Published: 08/08/25 | 17:14
Currently OPH operates independently with the authority to design and prepare Finland’s school curricula. If the proposal is implemented its operations could come under direct political oversight which is a change OPH’s Director General Minna Kelhä warns may influence curriculum planning.
“This was entirely unexpected and frankly a bit of a shock,” Kelhä told Yle. She also pointed out that the timing is unusual given that Finland is already in the process of reducing the number of education administration agencies from ten to five, which is a reform Parliament approved just before the summer break.
Kelhä cautioned that if legislation, its implementation and other educational development tasks were handled under the same ministry it would be difficult to avoid political impact.
The Finns Party has been openly critical of OPH in recent months. In June seven party MPs including deputy chair Teemu Keskisarja accused the agency of promoting “woke ideology.”
The term “woke” generally refers to an awareness of social and political inequalities especially relating to race, gender, sexual orientation and other forms of discrimination.
In their statement the MPs objected to OPH’s promotion of topics such as “anti-racism,” “microaggressions,” “white normativity,” and “cisnormativity,” calling them “intersectional pseudo-information.” They argued that such content “underestimates the intelligence of teachers” and undermines OPH’s credibility as an expert body.

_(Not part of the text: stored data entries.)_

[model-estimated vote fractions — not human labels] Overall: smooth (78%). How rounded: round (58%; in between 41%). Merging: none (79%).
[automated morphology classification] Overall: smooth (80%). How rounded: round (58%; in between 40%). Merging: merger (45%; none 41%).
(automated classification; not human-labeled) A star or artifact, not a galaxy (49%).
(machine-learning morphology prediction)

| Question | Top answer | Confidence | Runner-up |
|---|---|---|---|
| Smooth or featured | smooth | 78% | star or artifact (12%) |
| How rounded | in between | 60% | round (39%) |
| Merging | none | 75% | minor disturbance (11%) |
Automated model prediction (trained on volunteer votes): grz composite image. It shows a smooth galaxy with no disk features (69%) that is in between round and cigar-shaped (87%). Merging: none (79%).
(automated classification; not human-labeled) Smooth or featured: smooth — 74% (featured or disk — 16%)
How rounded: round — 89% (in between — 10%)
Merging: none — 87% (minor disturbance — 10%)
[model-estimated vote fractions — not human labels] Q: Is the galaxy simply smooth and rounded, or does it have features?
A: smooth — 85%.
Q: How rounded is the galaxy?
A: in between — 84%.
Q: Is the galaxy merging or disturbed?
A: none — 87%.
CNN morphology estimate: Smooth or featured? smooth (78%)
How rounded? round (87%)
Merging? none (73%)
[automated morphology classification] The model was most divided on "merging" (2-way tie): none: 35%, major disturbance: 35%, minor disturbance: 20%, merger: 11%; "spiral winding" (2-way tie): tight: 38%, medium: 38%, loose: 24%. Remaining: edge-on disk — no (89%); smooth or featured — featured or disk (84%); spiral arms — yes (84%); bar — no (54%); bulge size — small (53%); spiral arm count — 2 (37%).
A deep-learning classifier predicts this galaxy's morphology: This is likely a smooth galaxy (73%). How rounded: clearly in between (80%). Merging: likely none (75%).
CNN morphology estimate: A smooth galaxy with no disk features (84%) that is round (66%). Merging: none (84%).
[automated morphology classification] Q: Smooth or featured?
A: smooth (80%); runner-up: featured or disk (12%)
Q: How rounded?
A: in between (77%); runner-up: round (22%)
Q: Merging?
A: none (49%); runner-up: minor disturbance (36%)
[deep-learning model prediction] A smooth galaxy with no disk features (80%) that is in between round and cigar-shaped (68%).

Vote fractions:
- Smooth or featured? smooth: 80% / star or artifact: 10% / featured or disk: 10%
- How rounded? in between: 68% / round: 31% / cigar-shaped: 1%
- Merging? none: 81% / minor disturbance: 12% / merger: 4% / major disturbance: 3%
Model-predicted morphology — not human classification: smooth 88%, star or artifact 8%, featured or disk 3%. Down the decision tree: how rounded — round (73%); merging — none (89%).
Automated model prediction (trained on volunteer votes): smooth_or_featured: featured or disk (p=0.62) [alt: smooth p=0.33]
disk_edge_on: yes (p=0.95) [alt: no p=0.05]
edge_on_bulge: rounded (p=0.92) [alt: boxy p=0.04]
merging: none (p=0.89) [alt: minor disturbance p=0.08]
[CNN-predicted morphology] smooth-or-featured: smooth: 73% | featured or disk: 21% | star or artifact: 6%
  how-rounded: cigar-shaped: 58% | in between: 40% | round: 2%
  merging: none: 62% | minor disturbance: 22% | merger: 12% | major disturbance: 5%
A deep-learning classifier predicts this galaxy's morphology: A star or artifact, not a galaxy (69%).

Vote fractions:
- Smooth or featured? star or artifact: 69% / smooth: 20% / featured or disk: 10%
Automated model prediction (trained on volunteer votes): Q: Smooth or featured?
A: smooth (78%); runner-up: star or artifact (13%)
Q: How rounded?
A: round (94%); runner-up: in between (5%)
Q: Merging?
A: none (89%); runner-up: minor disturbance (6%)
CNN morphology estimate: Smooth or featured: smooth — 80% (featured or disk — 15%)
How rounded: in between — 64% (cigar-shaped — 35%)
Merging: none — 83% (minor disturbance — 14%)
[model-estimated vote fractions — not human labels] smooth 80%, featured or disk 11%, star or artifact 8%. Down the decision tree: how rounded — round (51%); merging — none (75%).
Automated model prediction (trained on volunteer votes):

Joakim Vigelius, another Finns Party deputy chair, told Yle’s Ykkösaamu program on Thursday that OPH has interfered excessively with teachers’ freedom to determine lesson content though he did not specify which guidelines or regulations he was referring to. He also criticized the agency for failing to adapt Finland’s education system to match other countries citing falling PISA scores and the widespread use of smartphones in classrooms.
“OPH should be ensuring that all schools have a high-quality learning environment but over the past 10-20 years those environments have actually declined,” Vigelius said.
Kelhä did not comment on whether the plan to close OPH has political or ideological motives. However, she noted that dismantling the agency is unlikely to generate significant savings, particularly if its broad range of services continues under the Ministry of Education.
“When we’re already in the middle of merging agencies, a reform that will take effect next year and is meant to reduce administrative costs it doesn’t seem reasonable to initiate another restructuring so soon,” she said.
Kelhä added that OPH has not yet received detailed information about the reasons for the proposal or the scale of potential savings making it difficult to assess its full impact.